Federated Dropout: Convergence Analysis and Resource Allocation
Sijing Xie, Dingzhu Wen, Xiaonan Liu, Changsheng You, Tharmalingam Ratnarajah, Kaibin Huang
TL;DR
FedDrop tackles FEEL bottlenecks by training subnetworks generated via dropout, reducing per-round latency while preserving the full model at convergence. The authors prove a variance bound showing subnet gradients form a variance-bounded estimator of the full gradient with variance scaling as $\gamma/(1-\gamma)$ for dropout rate $\gamma \in [0,\theta)$. They formulate and solve a per-round joint design problem that is transformed to a convex program, yielding closed-form optimal dropout rates and bandwidth allocations with complexity $O(K^2)$. Experiments on LeNet and AlexNet trained on CIFAR-100 (IID and non-IID) demonstrate faster convergence and improved accuracy under resource constraints, with dropout acting as regularization in overfitting scenarios.
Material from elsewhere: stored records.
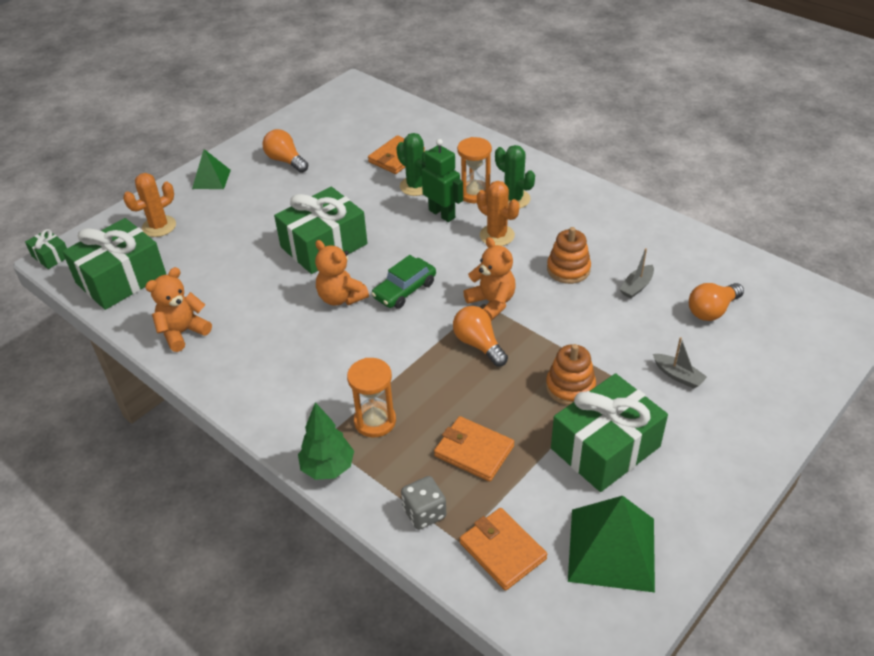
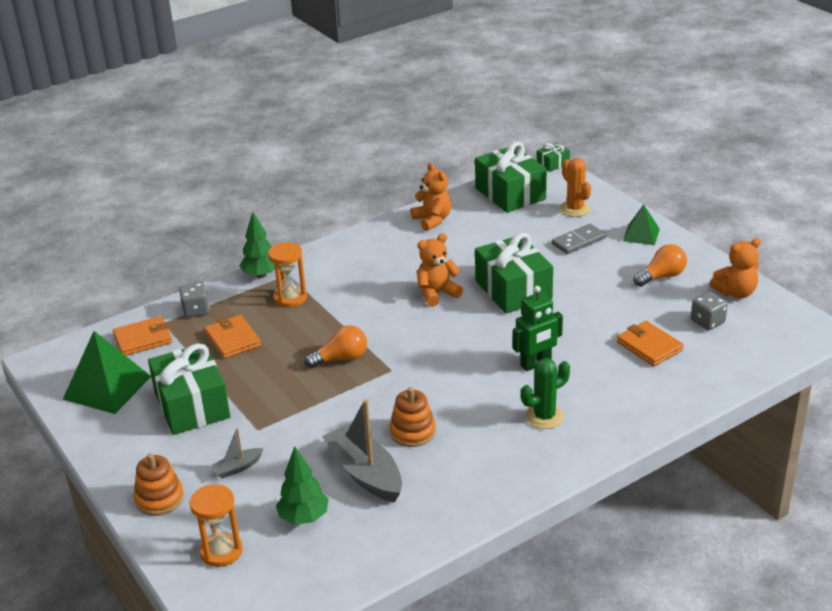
camera: 105 degrees right, 10 degrees down
green car [371,255,436,309] -> none
green cactus [396,133,427,196] -> none
orange wallet [434,416,514,482] -> orange wallet turned 75 degrees counterclockwise [204,315,261,359]
orange hourglass [457,137,492,203] -> orange hourglass moved to [190,484,243,567]
orange teddy bear [463,237,516,321] -> orange teddy bear moved to [709,238,761,298]
orange cactus [477,181,520,246] -> none
orange stacking toy [546,344,596,405] -> orange stacking toy moved to [134,453,184,516]
grey boat [619,248,654,298] -> grey boat [322,400,402,502], size x2.07
orange light bulb [689,283,744,321] -> green tree [276,446,328,525]
none -> grey domino [552,224,606,254]
none -> grey dice [691,292,728,330]

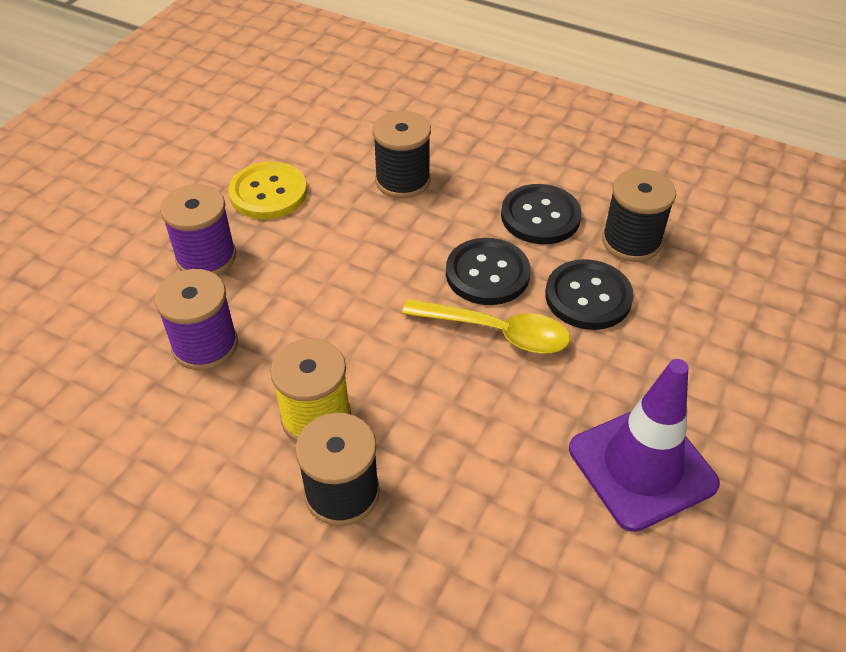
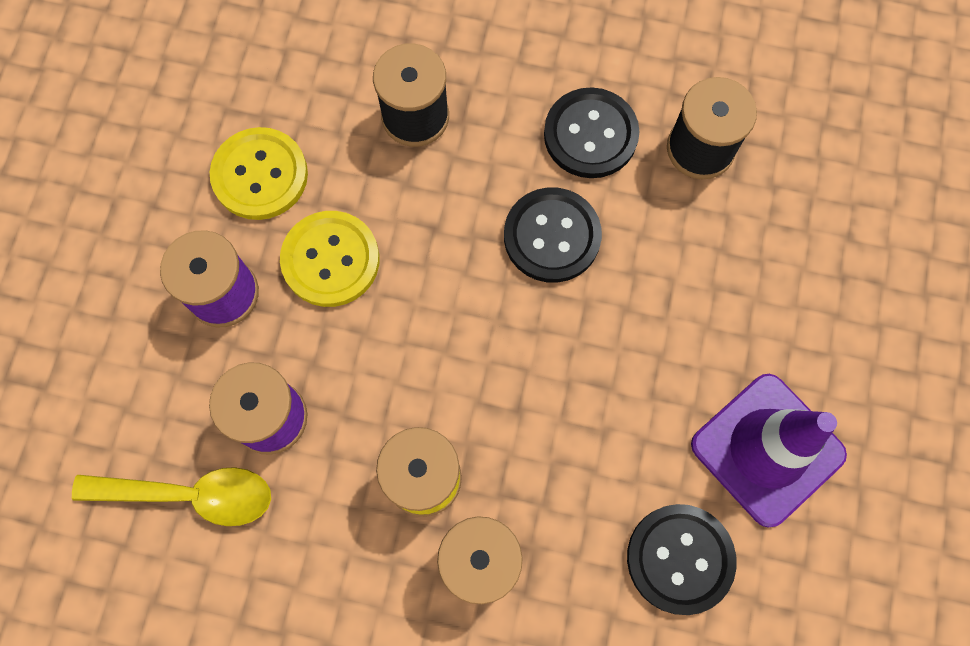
camera: 15 degrees left, 25 degrees up
yellow spoon [402,299,570,354] -> yellow spoon moved to [72,467,271,526]
black button [545,259,634,330] -> black button moved to [627,504,736,615]
none -> yellow button [280,211,380,307]

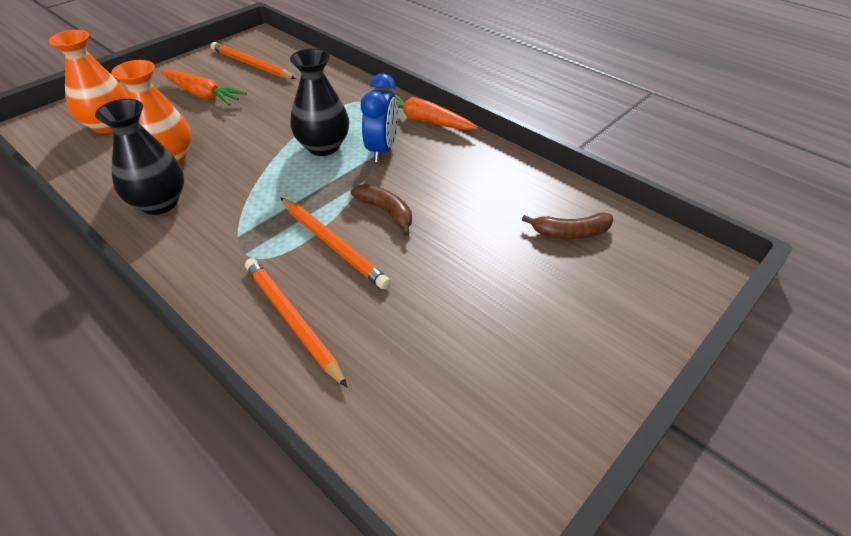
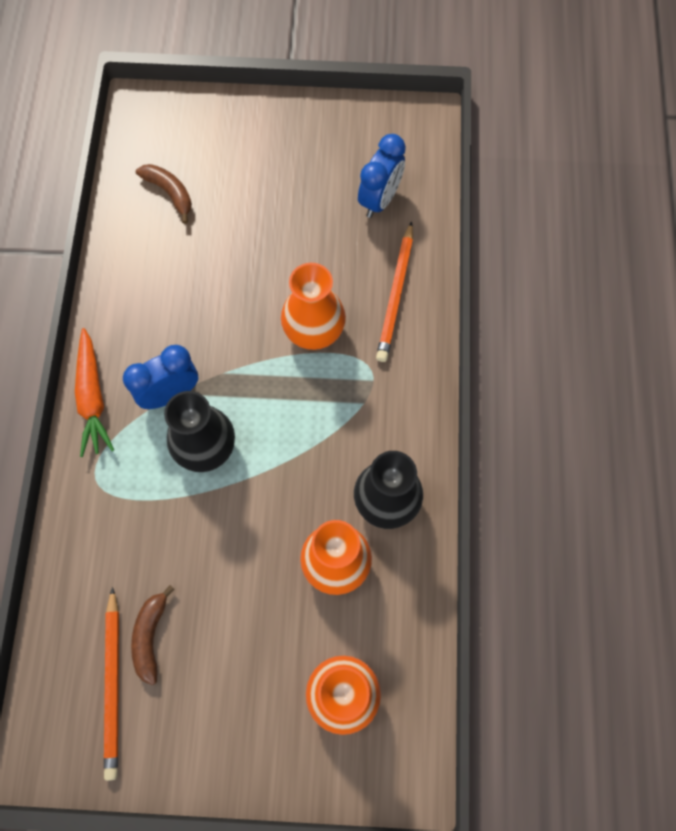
camera: 130 degrees left, 25 degrees up
orange carrot [161,70,247,106] -> none
orange pencil [280,197,391,289] -> orange vase [281,263,346,350]
brown banana [351,184,412,236] -> brown banana moved to [131,585,175,685]
none -> blue clock [358,134,406,218]

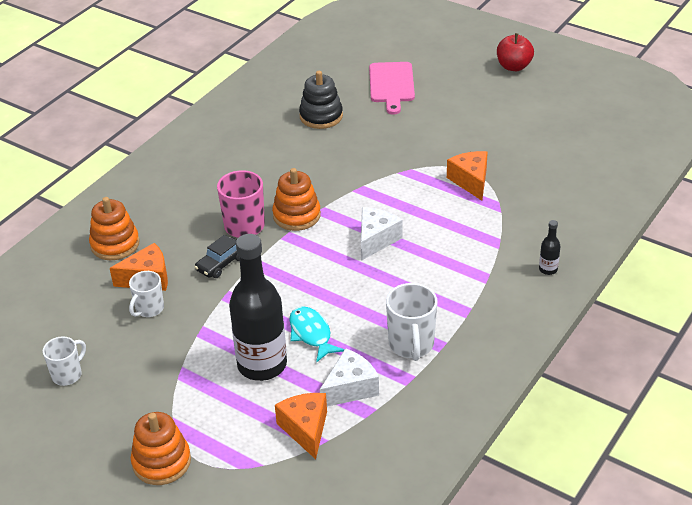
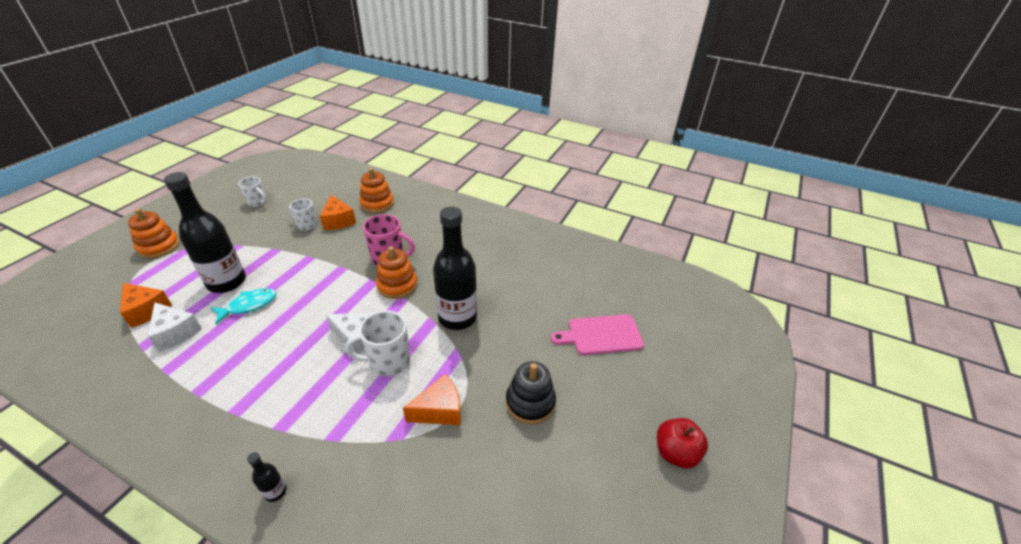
camera: 80 degrees right, 0 degrees up
black car [194,235,240,278] -> none
orange cheese [275,393,327,459] -> orange cheese turned 60 degrees clockwise [120,283,172,328]
black stacking toy [299,71,343,129] -> black stacking toy moved to [506,361,556,424]
white mug [386,283,437,361] -> white mug moved to [345,311,410,376]
none -> black bottle [433,207,477,330]

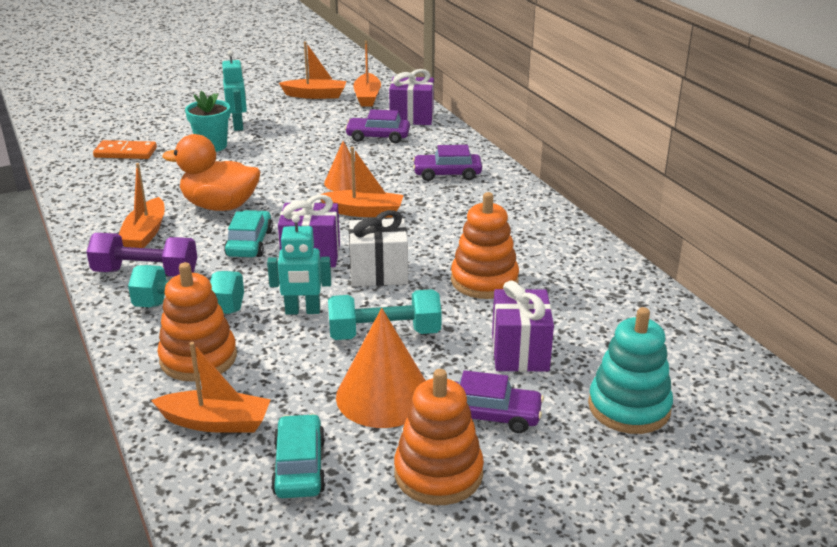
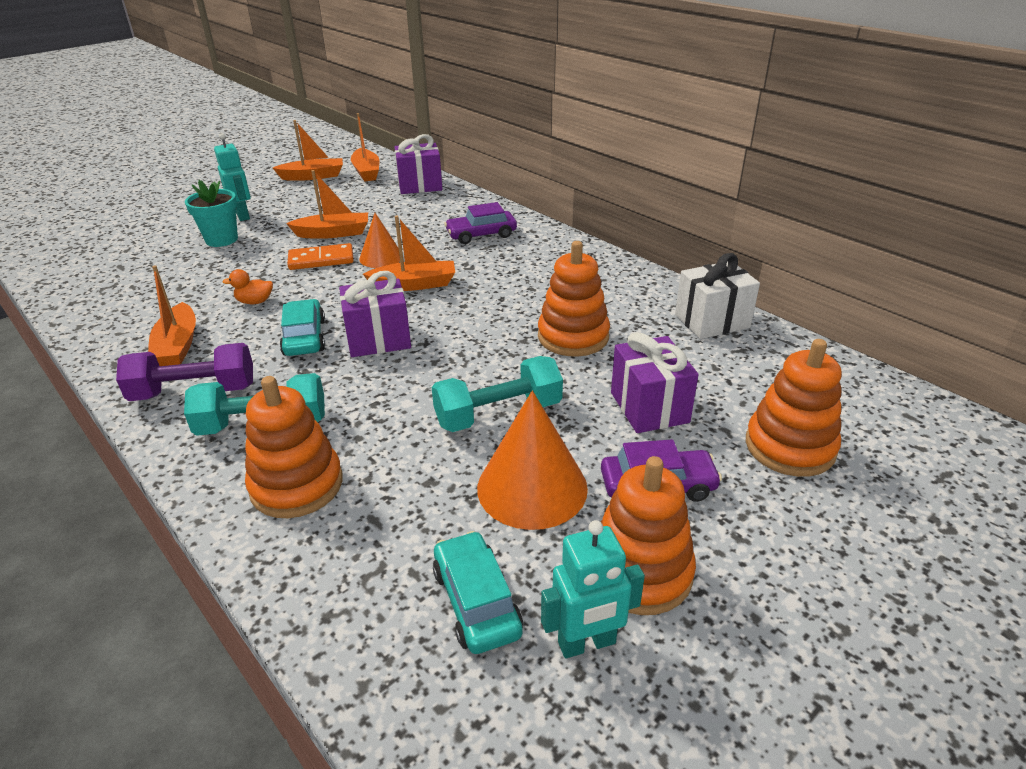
camera: 15 degrees left, 5 degrees up
orange domino [93,140,157,159] -> orange domino moved to [287,243,354,270]
orange boat [151,342,271,433] -> orange boat moved to [286,170,368,239]
orange duck [162,134,260,211] -> orange duck [222,269,273,304], size x0.44
turquoise robot [267,215,331,315] -> turquoise robot moved to [541,520,645,658]
purple car [345,109,410,143] -> none
white gift [349,210,408,286] -> white gift moved to [675,253,760,339]
turquoise stacking toy [588,307,673,434] -> orange stacking toy [746,339,842,477]

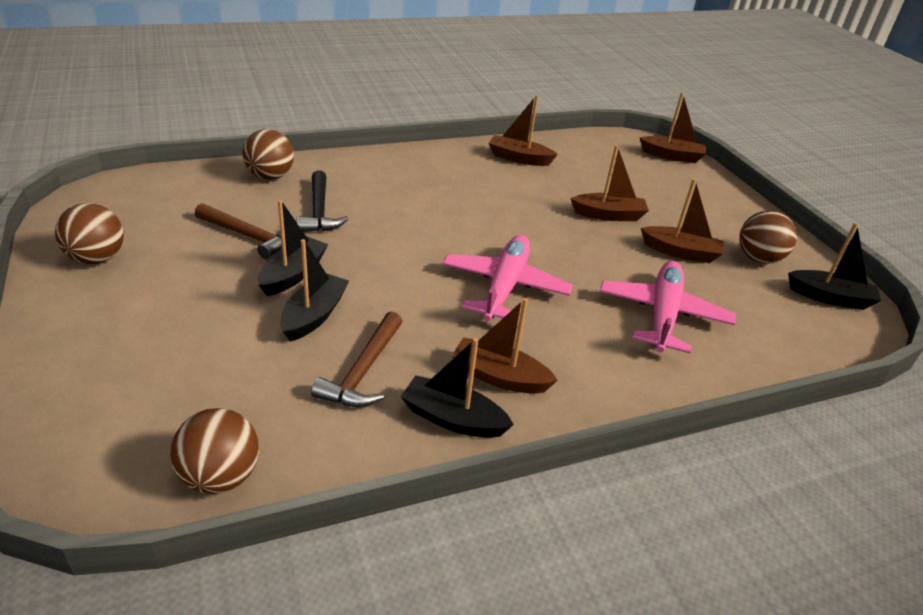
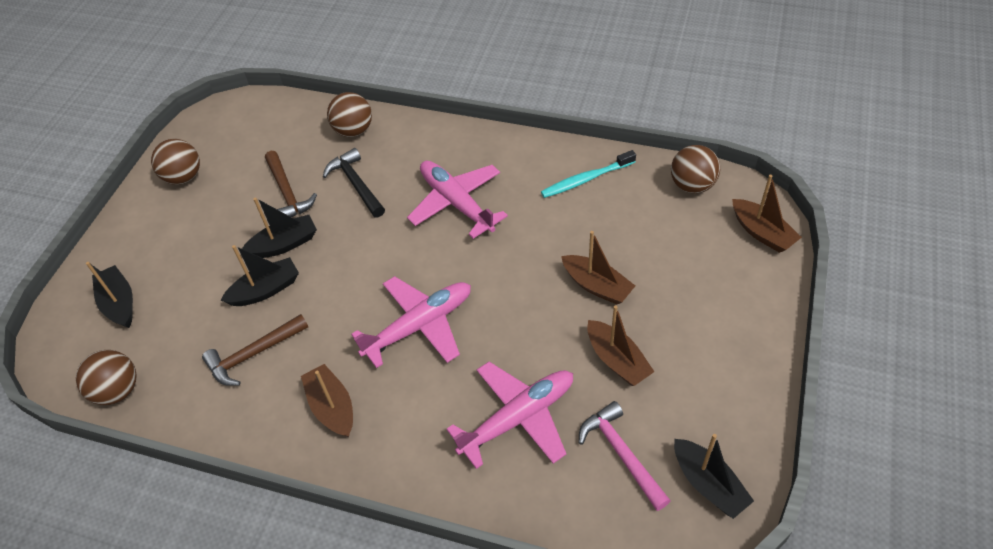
camera: 45 degrees right, 15 degrees up
black hammer [296,170,349,232] -> black hammer turned 120 degrees clockwise [323,148,385,218]
black boat [401,338,514,438] -> black boat moved to [86,262,133,328]
brown boat [488,95,558,166] -> turquoise toothbrush [541,150,636,198]
brown ball [739,211,797,264] -> brown ball moved to [671,145,720,193]
none -> pink plane [407,161,508,239]
none -> pink hammer [579,401,671,511]

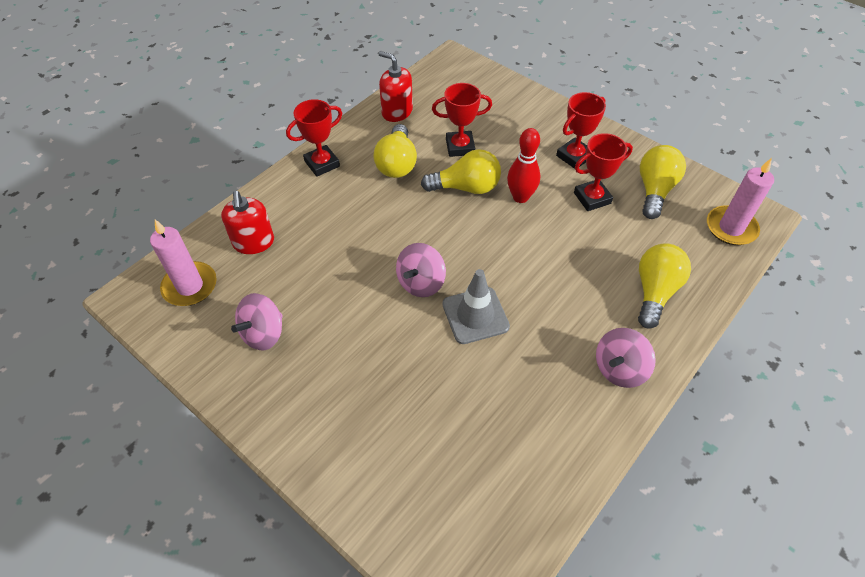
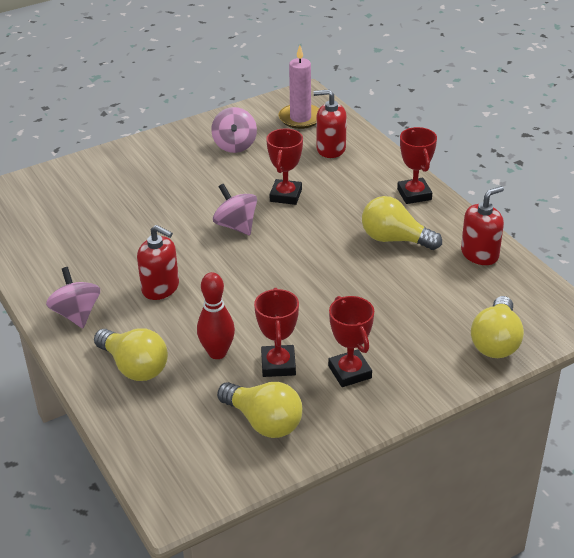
camera: 110 degrees right, 15 degrees down
pink spinning top [231,293,283,350] -> pink spinning top turned 150 degrees counterclockwise [211,107,257,153]
yellow light bulb [421,149,501,194] -> yellow light bulb moved to [471,296,524,358]
red trophy [432,83,492,157] -> red trophy moved to [266,128,303,205]
grey traffic cone [442,269,510,344] -> none
red bowling pin [507,128,540,203] -> red bowling pin moved to [197,272,235,359]
pink candle [707,158,774,245] -> none
none -> red soap dispenser [137,225,179,300]

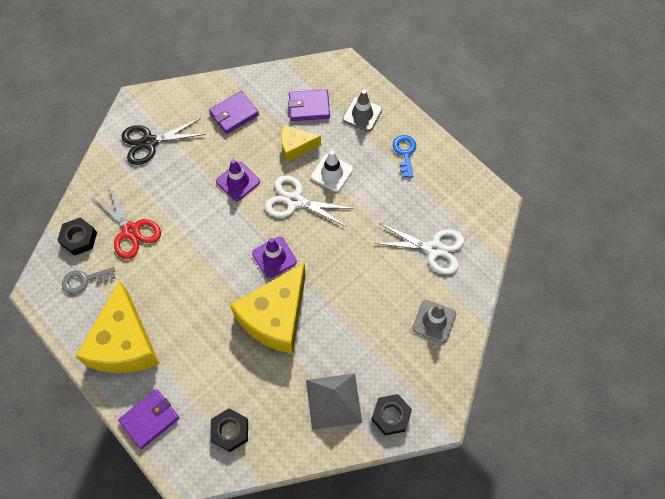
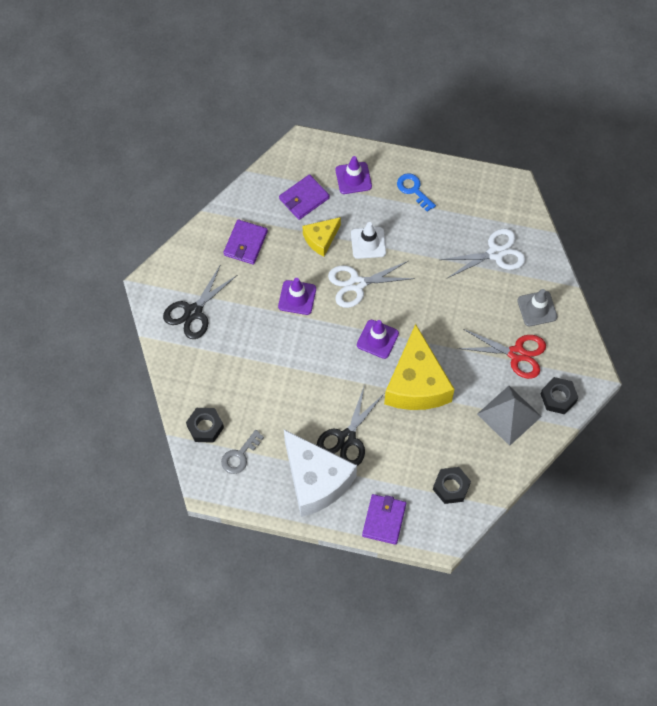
camera: 35 degrees left, 0 degrees up
yellow cheese [75,280,160,373] -> white cheese [284,430,357,517]
red scissors [90,186,161,259] -> red scissors moved to [457,329,546,379]
grey traffic cone [343,90,382,132] -> purple traffic cone [336,156,372,194]
none -> black scissors [317,384,384,466]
The work provides a practical framework for resource-aware Fed learning and suggests extensions to LLMs and integration with compression or Air-Comp.
Abstract
Federated Dropout is an efficient technique to overcome both communication and computation bottlenecks for deploying federated learning at the network edge. In each training round, an edge device only needs to update and transmit a sub-model, which is generated by the typical method of dropout in deep learning, and thus effectively reduces the per-round latency. \textcolor{blue}{However, the theoretical convergence analysis for Federated Dropout is still lacking in the literature, particularly regarding the quantitative influence of dropout rate on convergence}. To address this issue, by using the Taylor expansion method, we mathematically show that the gradient variance increases with a scaling factor of $γ/(1-γ)$, with $γ\in [0, θ)$ denoting the dropout rate and $θ$ being the maximum dropout rate ensuring the loss function reduction. Based on the above approximation, we provide the convergence analysis for Federated Dropout. Specifically, it is shown that a larger dropout rate of each device leads to a slower convergence rate. This provides a theoretical foundation for reducing the convergence latency by making a tradeoff between the per-round latency and the overall rounds till convergence. Moreover, a low-complexity algorithm is proposed to jointly optimize the dropout rate and the bandwidth allocation for minimizing the loss function in all rounds under a given per-round latency and limited network resources. Finally, numerical results are provided to verify the effectiveness of the proposed algorithm.